Saturday, 8 October 2011

Cloth-eating terrorists


So you regular readers/anyone who's spoken to me around Autumn/anyone who'll listen, will know about me and moths. I don't like moths. I hate them, in fact. I mean, look at them: obviously evil. Doesn't even need saying, agreed? Good.
And usually around this time of the year, I start closing my windows at 6, keep lights off in my bedroom, and check the bathroom before I go to bed, and that keeps all but the little ones out of my hair. Means I don't need to worry about the big buggers, at least, as long as some idiot doesn't open a window or something, and ruin all my hard work. The only rational response in that situation is to punch them, right in the mouth.
But.

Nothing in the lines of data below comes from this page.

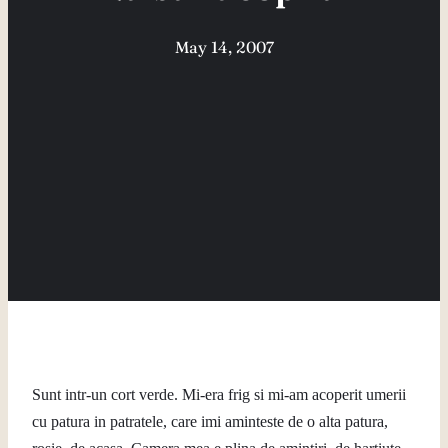
May 14, 2007
Sunt intr-un cort verde. Mi-era frig si mi-am acoperit umerii
cu patura in patratele, care imi aminteste de o alta patura,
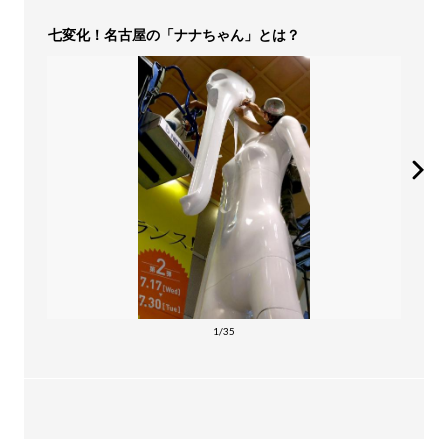
七変化！名古屋の「ナナちゃん」とは？
1/35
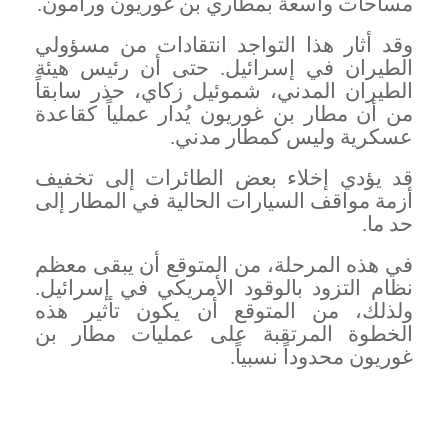
مساحات واسعة بمطاري بن غوريون ورامون
.
وقد أثار هذا التواجد انتقادات من مسؤولي
الطيران في إسرائيل. حتى أن رئيس هيئة
الطيران المدني، شموئيل زكاي، حذر سابقاً
من أن مطار بن غوريون يُدار عملياً كقاعدة
عسكرية وليس كمطار مدني
.
قد يؤدي إخلاء بعض الطائرات إلى تخفيف
أزمة مواقف السيارات الحالية في المطار إلى
حد ما
.
في هذه المرحلة، من المتوقع أن يبقى معظم
نظام التزود بالوقود الأمريكي في إسرائيل.
ولذلك، من المتوقع أن يكون تأثير هذه
الخطوة المرتقبة على عمليات مطار بن
غوريون محدوداً نسبياً
.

But but but. Thanks to the recent hot weather, something has happened. Thousands, nay millions (maybe), of moths from the Mediterranean and Spain have upped and left their lovely warm homes that are far away from me, and moved. To Dorset. Easily within flying reach for a tenacious moth. And I know what you're thinking, "Oh it's just a little moth, who's worried about that?"
Time for some stats, idiot:

Death's Head Hawkmoths, one of the species that are now in the UK, can have a wingspan of 13 cm.
And it has a skull on it's back. Seriously, a skull. You seen Silence of the Lambs? It's that one. Anything a serial killer loves, I hate. Just the way it works.

So now I'm double-checking my windows every night. Although I'm not too upset; I've been getting complacent. The fact is, my neuroses give me something to do. They stop me being bored. Like writing this blog: keeps me busy, and both would interest a psychiatrist.

So those moths are another thing to be scared of. Like terrorists to me, they are. Flappy, cloth-eating terrorists.